J'ai participé à plusieurs documentaires et reportages de vulgarisation sur la diversité, le fonctionnement des forêts tropicales (Ushuaia Nature-TF1, La route des arbres - France5, Les Nouveaux Monde-Antenne2
Depuis une trentaine d’années, j’ai aussi été témoin de la dégradation accélérée des forêts tropicales sur tous les continents. J’ai constaté l’impuissance de la communauté scientifique à freiner, voire faire stopper cette fuite en avant de l’ensemble des pays de la planète pour plus de croissance, de développement et d’extraction des ressources naturelles, comme les minerais, et les plantations de palmiers à huile, le tout accompagné de la destruction explosive des forêts tropicales. Nous avons, je pense, un gros problème de communication. Les conséquences pour le climat de la planète sont aujourd’hui visibles au quotidien. Que faire alors ? Est-ce qu’il faut continuer ‘business as usual’, ou faut-il ré-agir différemment ?
J’ai fait le second choix, ce qui m’a valu d’être reconnu comme un expert mondial, et un défenseur des forêts tropicales, celle de Guyane en particulier. Mon expertise comme scientifique du MNHN pour le gouvernement français en décembre 2007 a en effet permis de sauver et de protéger (pour l'instant) la forêt de la montagne de Kaw, en Guyane, qui était promise à la destruction par une société minière canadienne. Une goutte d’eau dans un océan de cas possibles, certes, mais c’était un début. Combien d’autres « forêts de Kaw » restent-il dans le monde à sauver ? Elles sont nombreuses en sursis. Dans ces pays tropicaux, des scientifiques tentent d’inverser le processus de destruction en masse des forêts tropicales, mais ils n’ont pas forcément les oreilles d’un Président de la République pour l’écouter et l’entendre, ou le soutien médiatique d’un Nicolas Hulot local. Les films, comme celui d’Eric Flandin, sont alors leur seule bouée de sauvetage.
C’est pourquoi je soutiens professionnellement, mais aussi personnellement, le film L'HOMME AUX SERPENTS d’Eric Flandin, et ai voulu le présenter à l’auditorium de la Grande Galerie du Muséum (12 mai 2013). Ce film montre qu’on peut inverser le processus, avec l’aide des populations locales, qu’il faut aussi soutenir, comme ici en France. Rien ne se fera sans ceux qui vivent et dépendent directement de la forêt tropicale pour leur survie. C’est le message du film. Je soutiens aussi le film parce qu’il s’adresse à tous les publics, d’ici et d’ailleurs, souvent ignorants de ce qui se trame de l’autre côté de la planète, loin des yeux. En soutenant moralement ce film, en tant que Professeur du Muséum National d’Histoire Naturelle, je m’engage donc du côté de la conservation de la nature in vivo. C’est notre responsabilité à tous. A quoi bon conserver et montrer des collections provenant de la forêt amazonienne dans la Grande Galerie du MNHN, comme le tapir, et la Galerie des Enfants si, nous, au MNHN, n’agissons pas aussi pour aider à la conservation de la diversité vivante in situ.

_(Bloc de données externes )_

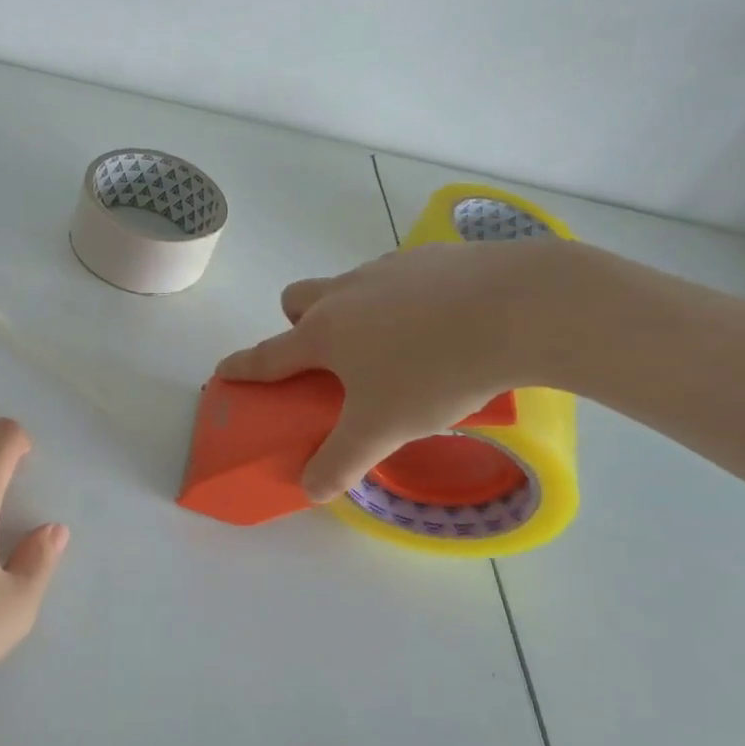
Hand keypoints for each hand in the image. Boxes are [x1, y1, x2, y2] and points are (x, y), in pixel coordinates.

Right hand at [215, 240, 572, 499]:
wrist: (520, 307)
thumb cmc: (435, 371)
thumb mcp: (384, 428)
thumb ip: (342, 460)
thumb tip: (311, 490)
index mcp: (324, 333)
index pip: (268, 354)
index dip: (243, 367)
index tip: (224, 371)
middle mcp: (345, 294)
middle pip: (297, 299)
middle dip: (298, 325)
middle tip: (333, 360)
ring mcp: (387, 268)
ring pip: (349, 286)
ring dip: (353, 312)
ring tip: (399, 347)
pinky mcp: (431, 256)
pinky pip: (399, 277)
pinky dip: (404, 299)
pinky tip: (443, 323)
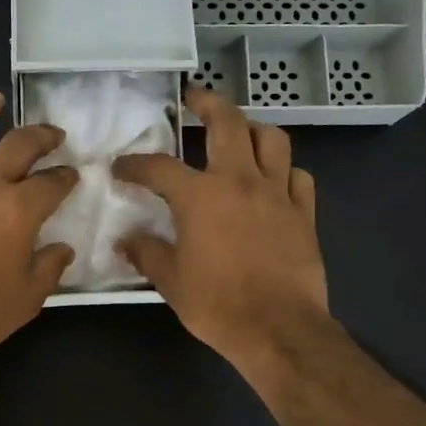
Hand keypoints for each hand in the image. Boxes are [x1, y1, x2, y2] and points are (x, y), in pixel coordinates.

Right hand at [113, 85, 327, 368]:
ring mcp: (277, 193)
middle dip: (208, 103)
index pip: (159, 167)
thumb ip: (147, 254)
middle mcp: (240, 181)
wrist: (279, 328)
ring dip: (253, 128)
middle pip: (228, 123)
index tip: (121, 168)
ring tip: (241, 132)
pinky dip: (285, 170)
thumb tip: (125, 241)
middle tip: (195, 97)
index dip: (135, 164)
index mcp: (200, 196)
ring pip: (272, 140)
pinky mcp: (304, 213)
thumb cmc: (218, 304)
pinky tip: (275, 179)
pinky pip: (298, 176)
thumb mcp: (171, 282)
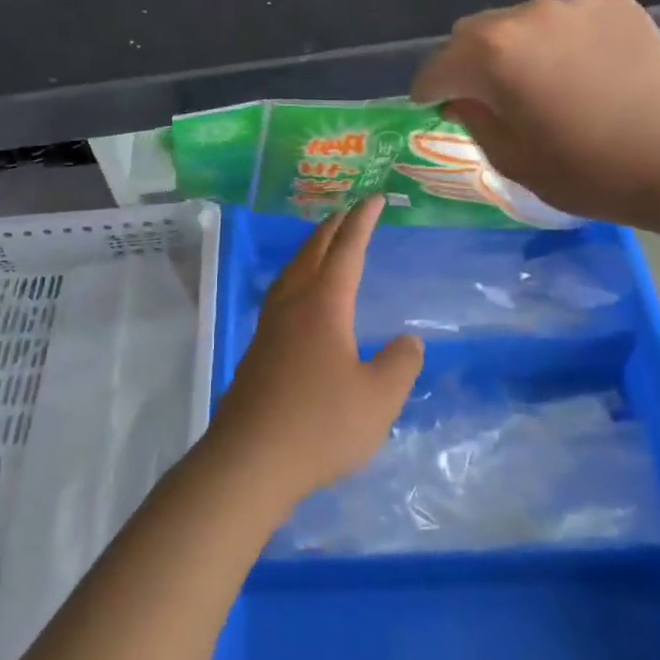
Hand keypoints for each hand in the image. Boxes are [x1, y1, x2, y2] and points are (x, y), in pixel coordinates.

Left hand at [210, 196, 424, 506]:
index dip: (363, 222)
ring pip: (291, 272)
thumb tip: (409, 341)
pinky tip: (300, 299)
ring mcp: (269, 328)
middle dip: (334, 228)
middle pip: (312, 253)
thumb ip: (399, 365)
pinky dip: (298, 277)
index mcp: (324, 306)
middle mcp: (292, 306)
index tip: (375, 198)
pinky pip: (281, 295)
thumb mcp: (378, 399)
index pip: (347, 250)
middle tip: (351, 212)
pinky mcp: (257, 351)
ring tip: (324, 244)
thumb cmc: (320, 426)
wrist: (249, 461)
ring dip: (311, 250)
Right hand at [409, 0, 659, 227]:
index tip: (436, 108)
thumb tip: (463, 96)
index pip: (437, 67)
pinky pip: (569, 20)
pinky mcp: (614, 4)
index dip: (429, 91)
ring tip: (549, 82)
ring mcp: (574, 4)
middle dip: (470, 63)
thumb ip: (473, 119)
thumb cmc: (587, 169)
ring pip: (523, 22)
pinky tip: (590, 71)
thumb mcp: (512, 159)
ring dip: (520, 48)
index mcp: (491, 53)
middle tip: (491, 97)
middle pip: (474, 32)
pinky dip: (565, 41)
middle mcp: (526, 15)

Le film d’Eric Flandin nous permet donc d’établir le contact avec le grand public, et de parler de notre métier de biologiste, celui du protagoniste du film Franz Florez, de sensibiliser le public à la conservation et la protection de l’environnement, en Colombie, mais aussi dans notre vie de tous les jours.
J’ai assisté à plusieurs projections de ce film et il a été très bien accueilli par le public. Comme je l’ai fait pour le film d’Olivier Weber « La fièvre de l’or » dont certaines séquences ont été montrées dans le cadre de l’exposition « L’or des Amérique » au MNHN, il est important d’apporter notre soutien au film d’Eric Flandin en allant le voir. Ce film s'inscrit dans la lignée de ces documentaires 'humano-environnementalistes'. Dix ans après 'Le cauchemar de Darwin" de Hubert Sauper (2004), on a encore du pain sur la planche pour sauver les forêts tropicales car leur destruction irréversible serait un autre cauchemar pour Darwin.